Miniature Bull Terriers have short, fine, and glossy coats that are very close to the skin, like Bull Terriers. They are accepted in the ring to be white, white with another colour, or fully coloured. However, like the Bull Terriers, any blue or liver-coloured coats are undesirable. These dogs require minimal grooming.

In the early 1900s, the difference between the breeds was determined by the dog's weight. However, this led to Miniature Bull Terriers becoming so small and fine that they looked more like a Chihuahua than a Bull Terrier. So, in the 1970s, the weight limit was replaced with a height limit of under fourteen inches. They are usually no smaller than ten inches. According to the AKC, miniature bull terriers' weight must be proportionate to its height. However, they tend to range from 20 to 35 lbs.
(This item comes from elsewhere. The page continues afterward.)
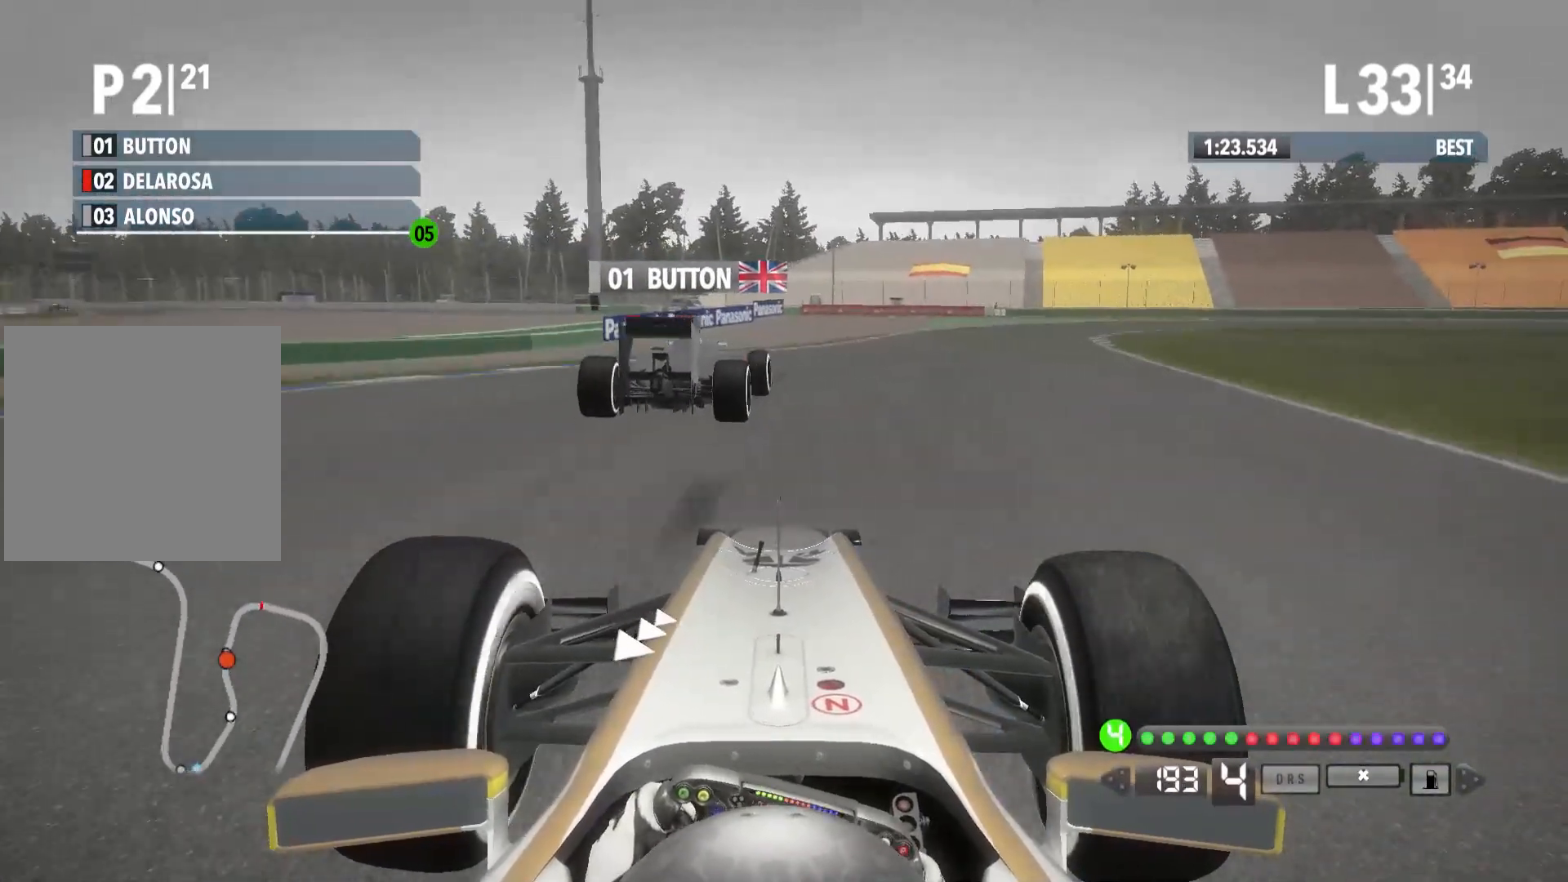
{"buttons": ["L2"], "left_stick": "right", "right_stick": "center", "events": [[200, "R2", "up"], [283, "L2", "down"]]}
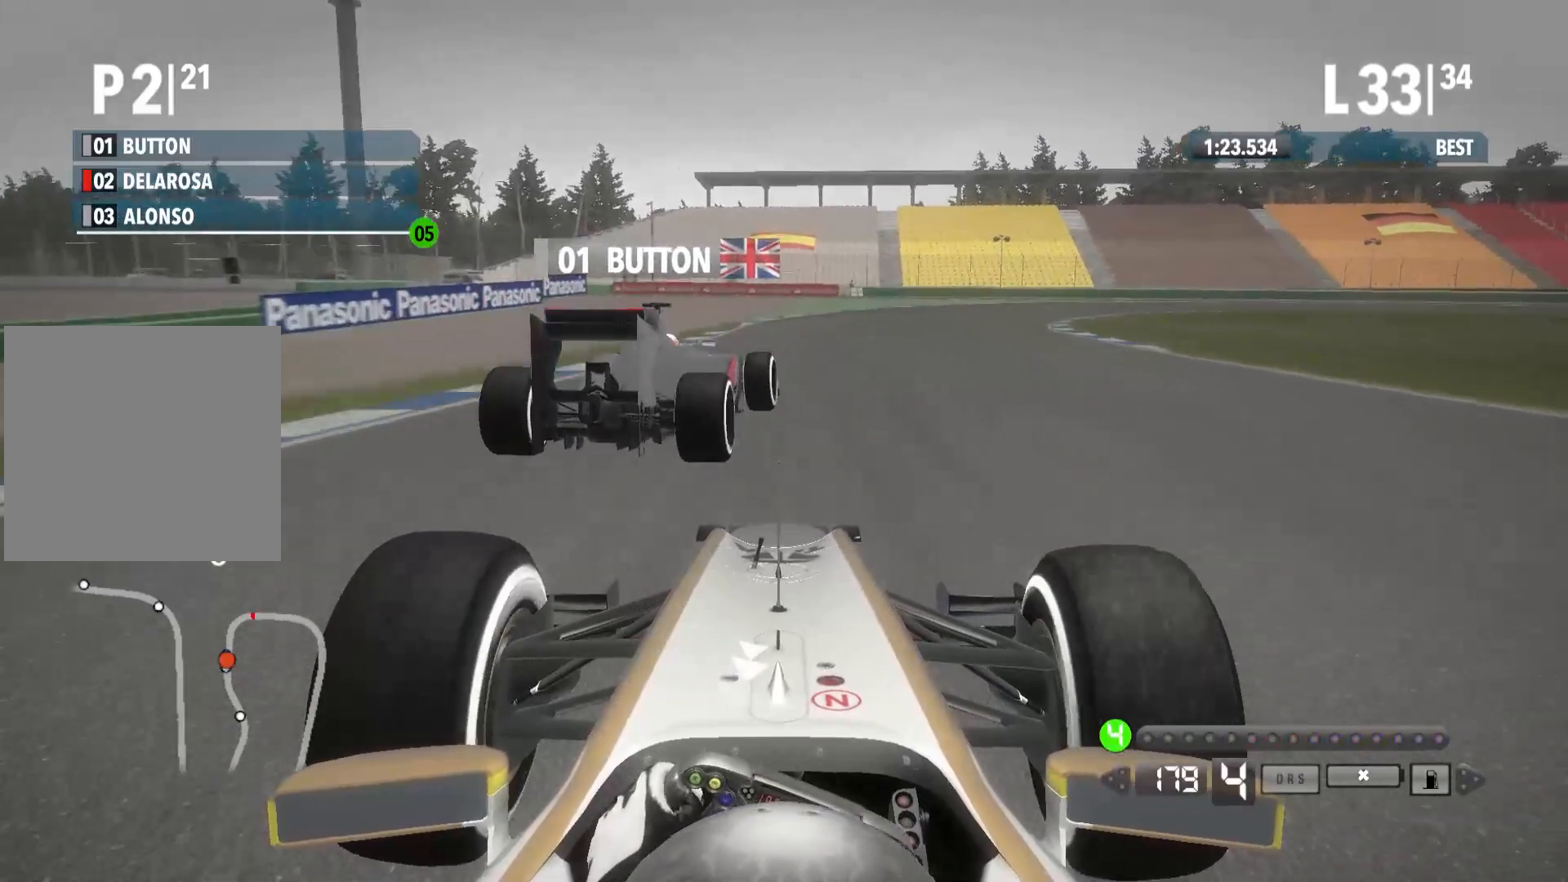
{"buttons": [], "left_stick": "right", "right_stick": "center", "events": [[233, "L2", "up"]]}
The Miniature Bull Terriers have muscular shoulders and a full body. Similar to the Bull Terrier, they have a head described as "egg-shaped". It is flat on top with a large nose. The eyes are triangular and closely set. The ears are erect and typically not cropped or otherwise altered. Miniature Bull Terriers tend to carry their tails horizontally as opposed to vertically.

===Temperament===
Miniature Bull Terriers are commonly described as stubborn and courageous. Despite their diminutive stature, they tend to challenge larger dog breeds. However, as with any dog, owners can reduce the likelihood of confrontations by providing appropriate training. They are described as energetic and playful, but require care due to their unpredictable nature around other dogs.

==Health==
A 2024 UK study found a life expectancy of 12.2 years for the breed compared to an average of 12.7 for purebreeds and 12 for crossbreeds.

Deafness occurs in both colored and white Miniature Bull Terriers. Puppies can be born unilaterally deaf (deaf in one ear) or bilaterally deaf (deaf in both ears). Deaf dogs should not be bred due to deafness being hereditary. BAEP (or BAER) testing is done on puppies prior to sale to discover which puppies have hearing problems.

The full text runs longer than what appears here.